Summary: The purpose of this study was to investigate the physiological characteristics of Fédération Internationale de Football Association (FIFA) eligible international female
soccer players aged 14-36 years and to determine if measures were significantly different for players selected (i.e., starters) to the starting line up for an FIFA tournament as compared with
those not selected (i.e., nonstarters). Fifty-one (N = 18 Under 17; N = 18 Under 20; N = 15 Senior) international female soccer players participated in this study. The subjects underwent
measurements of anthropometry (height and body mass), lower body strength (isokinetic testing), sprint kinetics and kinematics (nonmotorized treadmill), leg power (unilateral jumping), and
maximal aerobic velocity (30:15 intermittent fitness test) during the final preparatory stage for an FIFA event. Outcomes of the age group data indicate that differences in physiological
capacities are evident for the Under 17 players as compared with those for the Under 20 and Senior capped international players, suggesting a plateau in the acquisition of physical qualities as
players mature. Starters tended to be faster (effect size [ES] = 0.55-1.0, p < 0.05) and have a higher maximal aerobic velocity (ES = 0.78-2.45, p < 0.05), along with greater eccentric leg
strength (ES = 0.33-1.67, p < 0.05). Significant differences were detected between starters and nonstarters for isokinetic leg strength (ES = 0.54-1.24, p < 0.05) and maximal aerobic
velocity (ES = 0.87, p < 0.05) for Under 17 players, where maximal aerobic velocity was the primary difference between starters and nonstarters (ES = 0.83-2.45, p < 0.05) for the Under 20
and Senior players. Coaches should emphasize the development of speed, maximal aerobic velocity, and leg strength in developing female soccer players.
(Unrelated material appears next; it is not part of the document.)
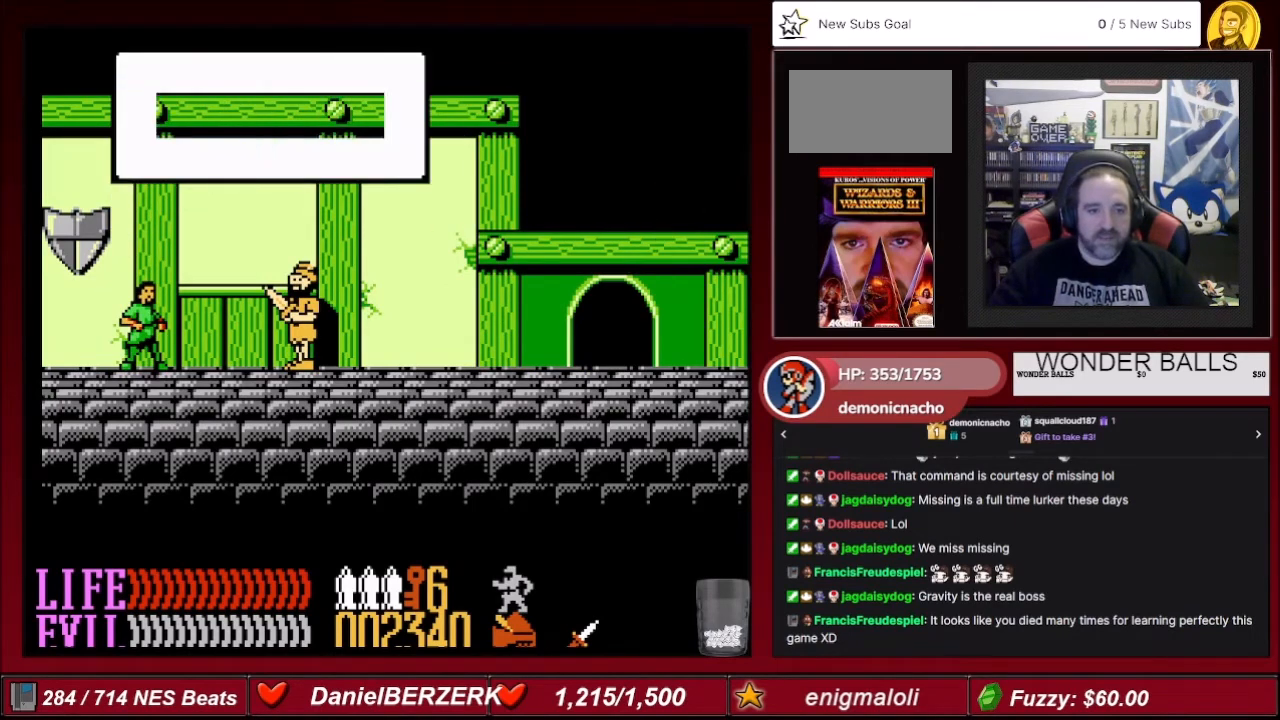
{"buttons": [], "events": []}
#7 Concussions and heading in soccer: A review of the evidence of incidence, mechanisms, biomarkers and neurocognitive
outcomes
Authors: Maher ME, Hutchison M, Cusimano M, Comper P, Schweizer TA.
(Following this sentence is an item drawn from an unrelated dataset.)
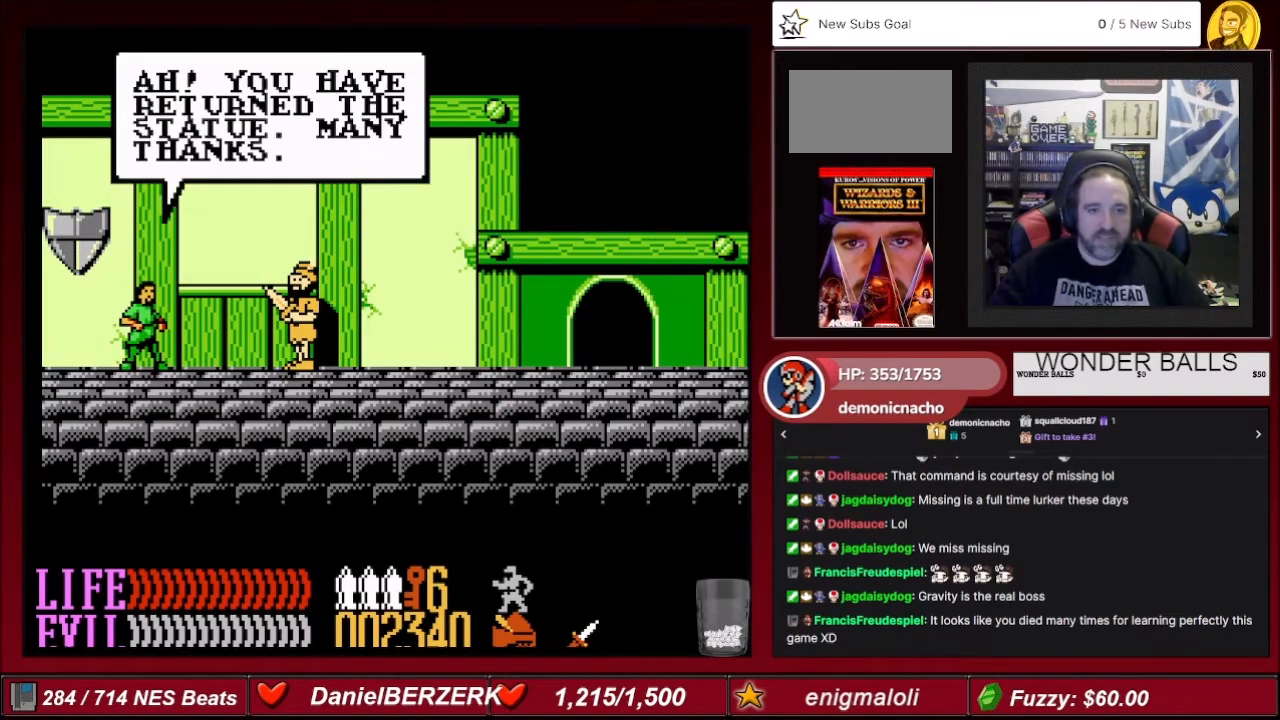
{"buttons": ["A"], "events": [[400, "A", "down"]]}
Reference: Brain Inj. 2014 Jan 29. [Epub ahead of print]
Summary: Soccer is currently the most popular and fastest-growing sport worldwide. Similar to many sports, soccer carries an inherent risk of injury, including concussion. Soccer
is also unique in the use of 'heading'. The present paper provides a comprehensive review of the research examining the incidence, mechanisms, biomarkers of injury and neurocognitive outcomes of
concussions and heading in soccer. Seven databases were searched for articles from 1806 to 24 May 2013. Articles obtained by the electronic search were reviewed for relevance, with 229 selected
for review. Ultimately, 49 articles met criteria for inclusion in the present review. Female soccer players have a higher incidence of concussions than males. The most frequent injury mechanism
is player-to-player contact for both genders. Few studies examined the effects of concussion in soccer players; however, neurocognitive outcomes were similar to those reported in the larger sport
concussion literature, while the effect of heading is less clear. Despite variation in research designs and study characteristics, the outcomes of concussions in soccer align with the greater
concussion literature. This review makes recommendations for future research to increase standardization of research for improved understanding of concussions in soccer as well as the effects of
heading.
#8 Salivary IgA response and upper respiratory tract infection symptoms during a 21-week competitive season in young soccer
players
Authors: Moreira A, Mortatti AL, Arruda AF, Freitas CG, de Arruda M, Aoki MS.
Reference: J Strength Cond Res. 2014 Feb;28(2):467-73. doi: 10.1519/JSC.0b013e31829b5512.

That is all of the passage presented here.